Content starts

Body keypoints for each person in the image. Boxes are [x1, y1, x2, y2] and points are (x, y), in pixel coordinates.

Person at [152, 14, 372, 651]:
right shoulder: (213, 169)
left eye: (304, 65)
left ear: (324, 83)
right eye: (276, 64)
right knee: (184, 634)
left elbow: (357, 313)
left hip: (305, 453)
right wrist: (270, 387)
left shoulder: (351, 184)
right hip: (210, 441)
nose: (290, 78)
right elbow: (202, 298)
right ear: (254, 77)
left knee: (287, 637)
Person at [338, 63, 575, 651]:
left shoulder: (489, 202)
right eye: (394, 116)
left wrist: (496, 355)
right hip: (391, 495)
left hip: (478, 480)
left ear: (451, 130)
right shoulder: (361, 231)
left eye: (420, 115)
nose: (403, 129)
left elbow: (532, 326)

Content ends
Content starts

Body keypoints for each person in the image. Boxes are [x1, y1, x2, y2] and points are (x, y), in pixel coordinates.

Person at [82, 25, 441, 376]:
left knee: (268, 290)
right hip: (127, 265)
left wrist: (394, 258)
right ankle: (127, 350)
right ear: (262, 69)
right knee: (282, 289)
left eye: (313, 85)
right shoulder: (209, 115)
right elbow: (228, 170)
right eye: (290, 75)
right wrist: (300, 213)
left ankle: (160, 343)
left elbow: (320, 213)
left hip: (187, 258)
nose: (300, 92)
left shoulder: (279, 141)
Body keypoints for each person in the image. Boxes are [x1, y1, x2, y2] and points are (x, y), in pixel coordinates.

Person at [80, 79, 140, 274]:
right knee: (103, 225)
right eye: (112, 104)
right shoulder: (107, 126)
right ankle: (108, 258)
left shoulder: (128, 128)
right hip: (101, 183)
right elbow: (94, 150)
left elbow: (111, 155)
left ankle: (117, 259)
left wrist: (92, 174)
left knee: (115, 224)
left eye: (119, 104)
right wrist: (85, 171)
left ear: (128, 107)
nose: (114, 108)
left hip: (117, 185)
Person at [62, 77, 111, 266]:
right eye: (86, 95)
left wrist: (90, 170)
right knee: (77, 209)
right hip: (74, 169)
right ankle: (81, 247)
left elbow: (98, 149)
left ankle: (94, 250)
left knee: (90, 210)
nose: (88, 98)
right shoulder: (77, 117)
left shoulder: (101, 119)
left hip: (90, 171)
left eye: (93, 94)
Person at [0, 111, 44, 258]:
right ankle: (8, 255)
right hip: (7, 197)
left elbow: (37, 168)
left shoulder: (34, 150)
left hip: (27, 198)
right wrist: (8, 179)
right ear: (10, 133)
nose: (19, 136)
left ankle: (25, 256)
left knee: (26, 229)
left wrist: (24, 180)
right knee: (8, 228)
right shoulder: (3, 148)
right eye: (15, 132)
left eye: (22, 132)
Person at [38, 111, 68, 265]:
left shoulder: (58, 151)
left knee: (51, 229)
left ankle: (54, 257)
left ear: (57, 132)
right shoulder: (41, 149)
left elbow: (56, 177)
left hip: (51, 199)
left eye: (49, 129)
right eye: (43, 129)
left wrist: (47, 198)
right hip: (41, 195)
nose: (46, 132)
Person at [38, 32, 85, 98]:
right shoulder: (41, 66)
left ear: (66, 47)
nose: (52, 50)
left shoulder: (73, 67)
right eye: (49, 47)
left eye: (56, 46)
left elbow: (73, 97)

Content ends

**PROBLEM TO SOLVE**
Could you restate word for word the lines above from the one containing "right shoulder: (209, 115)" through the one containing "left eye: (49, 129)", both included, and nothing else?

**YOUR SOLUTION**
right shoulder: (209, 115)
right elbow: (228, 170)
right eye: (290, 75)
right wrist: (300, 213)
left ankle: (160, 343)
left elbow: (320, 213)
left hip: (187, 258)
nose: (300, 92)
left shoulder: (279, 141)
Body keypoints for each person in the image. Boxes are [x1, y1, x2, y2] and points are (x, y), in pixel coordinates.

Person at [80, 79, 140, 274]:
right knee: (103, 225)
right eye: (112, 104)
right shoulder: (107, 126)
right ankle: (108, 258)
left shoulder: (128, 128)
right hip: (101, 183)
right elbow: (94, 150)
left elbow: (111, 155)
left ankle: (117, 259)
left wrist: (92, 174)
left knee: (115, 224)
left eye: (119, 104)
right wrist: (85, 171)
left ear: (128, 107)
nose: (114, 108)
left hip: (117, 185)
Person at [62, 77, 111, 266]:
right eye: (86, 95)
left wrist: (90, 170)
right knee: (77, 209)
right hip: (74, 169)
right ankle: (81, 247)
left elbow: (98, 149)
left ankle: (94, 250)
left knee: (90, 210)
nose: (88, 98)
right shoulder: (77, 117)
left shoulder: (101, 119)
left hip: (90, 171)
left eye: (93, 94)
Person at [0, 111, 44, 258]:
right ankle: (8, 255)
right hip: (7, 197)
left elbow: (37, 168)
left shoulder: (34, 150)
left hip: (27, 198)
right wrist: (8, 179)
right ear: (10, 133)
nose: (19, 136)
left ankle: (25, 256)
left knee: (26, 229)
left wrist: (24, 180)
right knee: (8, 228)
right shoulder: (3, 148)
right eye: (15, 132)
left eye: (22, 132)
Person at [38, 111, 68, 265]:
left shoulder: (58, 151)
left knee: (51, 229)
left ankle: (54, 257)
left ear: (57, 132)
right shoulder: (41, 149)
left elbow: (56, 177)
left hip: (51, 199)
left eye: (49, 129)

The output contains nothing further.